As I approach the sidewalk from the roadway, the girl (Stacey, 2 years old) loses her balloon. The women are facing the Tim Horton's on the corner. I take another step. The girl's face lights up as the chase begins. She takes two steps out into oncoming traffic, which is racing to beat the inevitable yellow light. I take another step, this time towards the girl. The three women haven't noticed anything yet. The girl takes two more steps (smaller than mine, but at a faster pace, as there is a red balloon's life at stake!). I take my third step, into the second lane from the curb, and I finally manage to shout at the girl as I grasp the sleeve of her T-shirt. The women finally notice.

Then Stacey loses her red balloon, I lose Stacey, and things really begin to slow down.

The first vehicle to strike me is the yellow pick-up truck. Luckily it was slowing down, seeing what was taking place. It strikes me in my right side, spinning me around, forcing me to let go of Stacey (who has wide eyes). The pain begins immediately, and I am pushed forward.

Stacey is pushed away from me, and we are struck almost simultaneously by the second vehicle: a white Honda Civic. I am falling forward, so it's my head that hits the hood of the car first, spinning me up the car towards the windshield. Stacey goes under the vehicle.

My last vision before things go dark? Stacey being picked up by what turned out to be her step-mother. She is limp, bleeding. I wonder what I look like, leaning against the Civic, throbbing and dizzy. Do I look like that?



My hospital stay was uneventful, due mostly to the fact that I made sure the nurses knew never, NEVER to skimp on the painkillers. The strangest feeling was that my head felt detached, not part of my body. I remembered reading D. E. Harding's "On Having No Head", and now know what he was writing about. I had severe bruising from where the truck hit me, and injuries to both my head and neck from the second impact. X-rays, CAT scans, examinations. No permanent damage. My hands shake and I can't focus my vision for long periods of time. I limp slightly and I can't bend over without help. It will go away.

Stacey's rib cage is shattered, apparently from being run over by the Civic. Internal bleeding, head injuries. I get information in little snips, partly due to my drugged state, partly due to the fact that her parents didn't talk to me, not once. She will be somewhat disfigured I would assume, but the good news is that she should have all of her faculties intact. She will live.

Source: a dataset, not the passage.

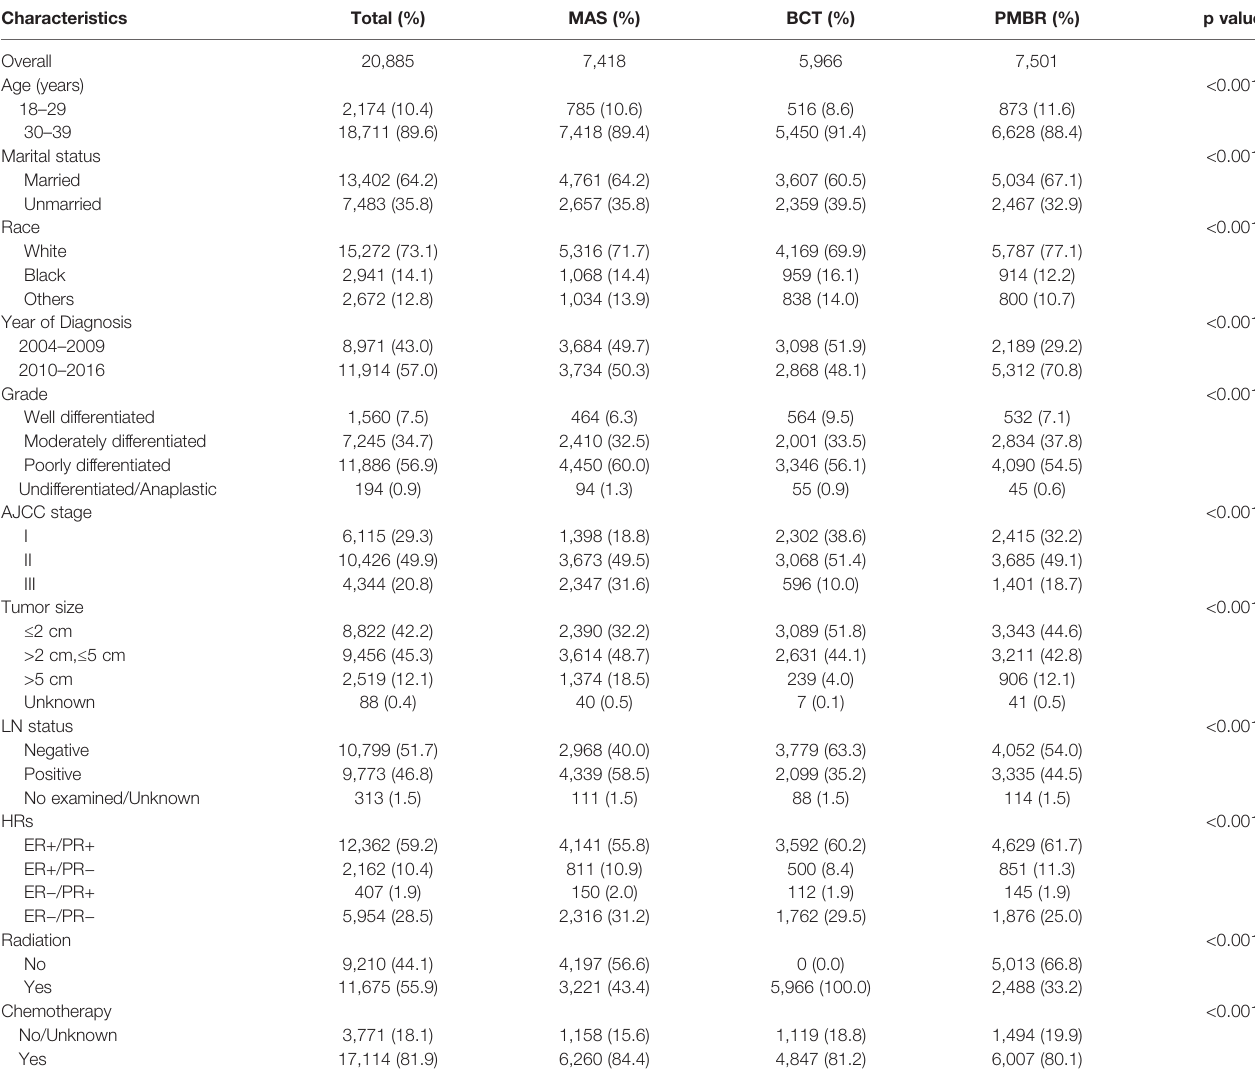
TABLE 1 | Comparison of baseline characteristics of operable breast cancer among various surgical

Should I be upset that I didn't make the evening news? I'm not really, although my friends think I should be. They called the station, the radio, the papers. I get no mention in any of them. Frankly, I don't want the mention. I know that I sent Rob out to inform everyone I felt fit to tell, and he did that wonderfully (getting me cursed on E2 twice, in the process, and feeding EDB well I hear!)... why should I care about anyone else knowing?

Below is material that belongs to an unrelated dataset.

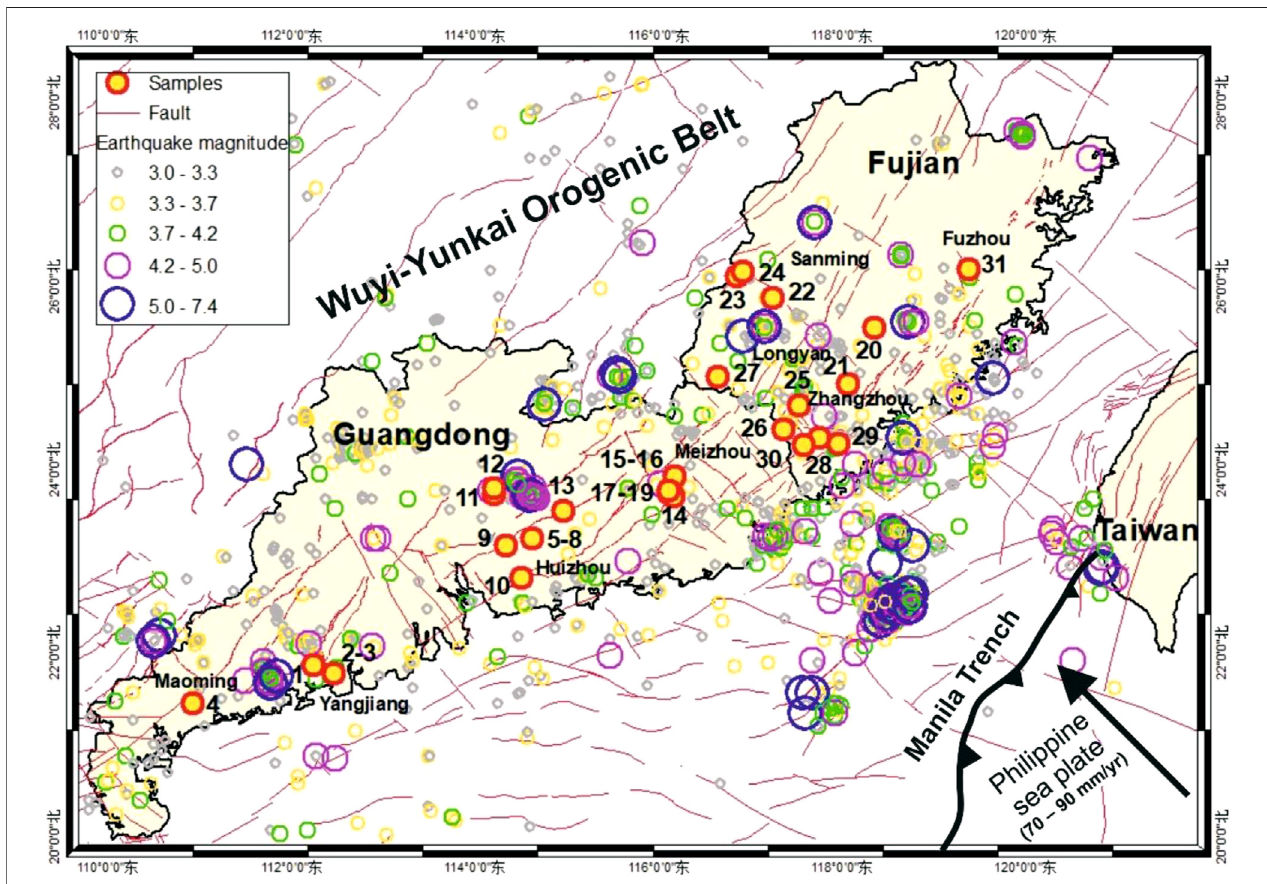
FIGURE8| EpicentersofMl > 3.0 earthquakesrecordedduring 1972 – 2021. Dataofearthquakearefrom theChinaEarthquakeNetworks Center(CENC)(Aiet al., 2019).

I got no thanks from Stacey's parents or families, maybe because I failed in saving their little girl. They didn't visit, they didn't call, they didn't talk to me. I expetced a lawsuit; apparently they just don't want anything to do with me. I know I would be upset if someone tried to save my loved ones, and didn't succeed. She didn't die, but I had nothing to do with that.

Some people (here at E2 and elsewhere in my life) called my actions "heroic." They weren't. Heroes demonstrate bravery, accomplish goals, make a difference. I just reacted, and I paid for it. Would I do anything differently? Will I dart out into traffic in an attempt to help a little girl with a balloon again? If I have to, yes. Does that make me a hero? I don't think so. Please don't cheapen the concept of heroism on my incident.

Again, I probably shouldn't have written about this. I felt I had to. Again, Everything comes to the rescue. I can write it out, and then get on with my recovery. An event in a timeline of events. But here I can share it, preserve it, forget it.



Ok, enough of the dark stuff. I started keeping a list of the people who sent me well-wishes and really seemed to care, but it got long and complicated. I used to think that E2 really didn't notice me; I was (almost) dead wrong. For all of you that messaged, tried to call, looked for me, or even cursed me, I thank you. Everything is a comm-, oh you know that already!

Wow. I just realized how ironic it is that I noded THIS the same day all of THAT happened. Wow.

UPDATE: Apparently I did make the 11 o'clock news the day after. They mispronounced my name. Whoot whoot.